──────── INPUT RECORDS ────────

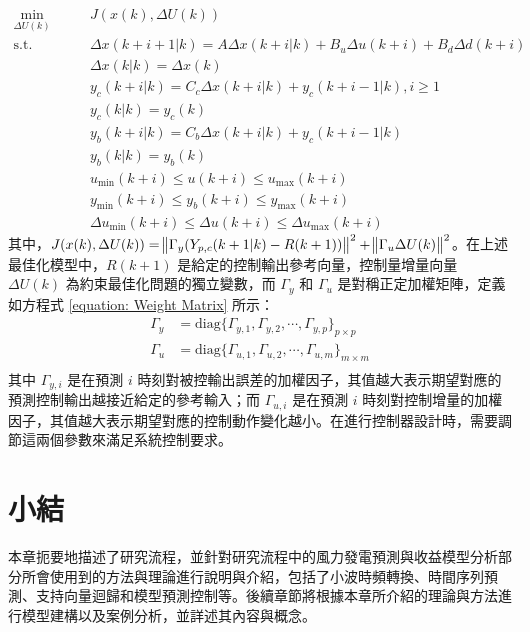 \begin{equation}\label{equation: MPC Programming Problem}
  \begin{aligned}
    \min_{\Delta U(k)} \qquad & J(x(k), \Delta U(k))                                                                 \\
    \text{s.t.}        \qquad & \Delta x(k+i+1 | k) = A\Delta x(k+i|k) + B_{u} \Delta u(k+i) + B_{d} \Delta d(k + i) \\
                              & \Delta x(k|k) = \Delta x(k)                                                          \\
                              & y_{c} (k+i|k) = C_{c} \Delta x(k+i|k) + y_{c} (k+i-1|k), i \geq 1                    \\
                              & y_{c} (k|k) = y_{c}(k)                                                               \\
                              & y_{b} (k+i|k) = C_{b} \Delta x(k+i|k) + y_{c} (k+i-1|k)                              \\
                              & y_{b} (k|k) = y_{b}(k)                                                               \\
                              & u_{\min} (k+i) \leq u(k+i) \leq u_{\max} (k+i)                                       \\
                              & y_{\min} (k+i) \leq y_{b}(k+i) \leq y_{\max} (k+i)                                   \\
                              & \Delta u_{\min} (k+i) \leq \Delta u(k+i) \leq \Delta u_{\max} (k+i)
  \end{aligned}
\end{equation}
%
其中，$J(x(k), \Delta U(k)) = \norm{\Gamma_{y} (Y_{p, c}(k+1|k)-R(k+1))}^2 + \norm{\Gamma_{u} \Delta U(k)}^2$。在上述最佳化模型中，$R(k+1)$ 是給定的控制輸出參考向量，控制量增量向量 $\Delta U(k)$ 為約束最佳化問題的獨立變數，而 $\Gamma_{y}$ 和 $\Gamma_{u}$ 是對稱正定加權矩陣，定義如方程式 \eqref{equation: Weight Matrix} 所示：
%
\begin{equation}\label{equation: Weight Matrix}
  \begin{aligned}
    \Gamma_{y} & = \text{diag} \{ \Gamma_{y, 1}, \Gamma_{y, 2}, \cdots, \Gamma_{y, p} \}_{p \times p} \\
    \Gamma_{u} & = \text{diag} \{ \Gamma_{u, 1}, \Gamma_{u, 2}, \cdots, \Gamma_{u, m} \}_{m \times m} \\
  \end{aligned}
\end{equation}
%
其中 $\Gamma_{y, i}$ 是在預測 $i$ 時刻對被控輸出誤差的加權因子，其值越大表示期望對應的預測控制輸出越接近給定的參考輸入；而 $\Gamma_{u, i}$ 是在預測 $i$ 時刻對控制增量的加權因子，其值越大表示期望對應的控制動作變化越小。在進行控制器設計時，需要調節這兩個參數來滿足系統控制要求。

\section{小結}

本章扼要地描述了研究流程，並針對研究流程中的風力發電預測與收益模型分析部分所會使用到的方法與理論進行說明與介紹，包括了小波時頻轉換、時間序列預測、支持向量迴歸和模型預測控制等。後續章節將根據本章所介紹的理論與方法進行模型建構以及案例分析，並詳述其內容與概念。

────────
──────── INPUT RECORDS ────────

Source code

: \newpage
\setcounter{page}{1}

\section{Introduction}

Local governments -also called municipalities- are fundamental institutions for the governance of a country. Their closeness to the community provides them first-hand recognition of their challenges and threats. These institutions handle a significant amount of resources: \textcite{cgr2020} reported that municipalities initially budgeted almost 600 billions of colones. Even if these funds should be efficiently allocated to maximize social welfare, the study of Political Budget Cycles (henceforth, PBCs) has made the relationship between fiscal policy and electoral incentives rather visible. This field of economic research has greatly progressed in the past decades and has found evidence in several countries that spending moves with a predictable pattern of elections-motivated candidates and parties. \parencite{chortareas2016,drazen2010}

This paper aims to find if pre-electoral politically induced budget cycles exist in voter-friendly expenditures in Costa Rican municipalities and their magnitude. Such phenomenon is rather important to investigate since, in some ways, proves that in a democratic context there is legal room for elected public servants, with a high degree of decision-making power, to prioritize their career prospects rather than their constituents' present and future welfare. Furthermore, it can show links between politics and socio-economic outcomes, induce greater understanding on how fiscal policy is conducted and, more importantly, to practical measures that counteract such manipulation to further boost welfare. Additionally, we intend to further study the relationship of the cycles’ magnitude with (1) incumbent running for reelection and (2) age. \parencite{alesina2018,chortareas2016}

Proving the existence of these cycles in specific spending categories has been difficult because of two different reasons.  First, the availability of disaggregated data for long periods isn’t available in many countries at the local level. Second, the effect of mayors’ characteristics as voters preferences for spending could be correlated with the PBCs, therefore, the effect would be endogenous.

────────

[EXERCISE REQUIREMENTS]: For the word "qquad", find every line in the data that holds it and copy that line.

[TASK RESPONSE]:
    \min_{\Delta U(k)} \qquad & J(x(k), \Delta U(k))                                                                 \\
    \text{s.t.}        \qquad & \Delta x(k+i+1 | k) = A\Delta x(k+i|k) + B_{u} \Delta u(k+i) + B_{d} \Delta d(k + i) \\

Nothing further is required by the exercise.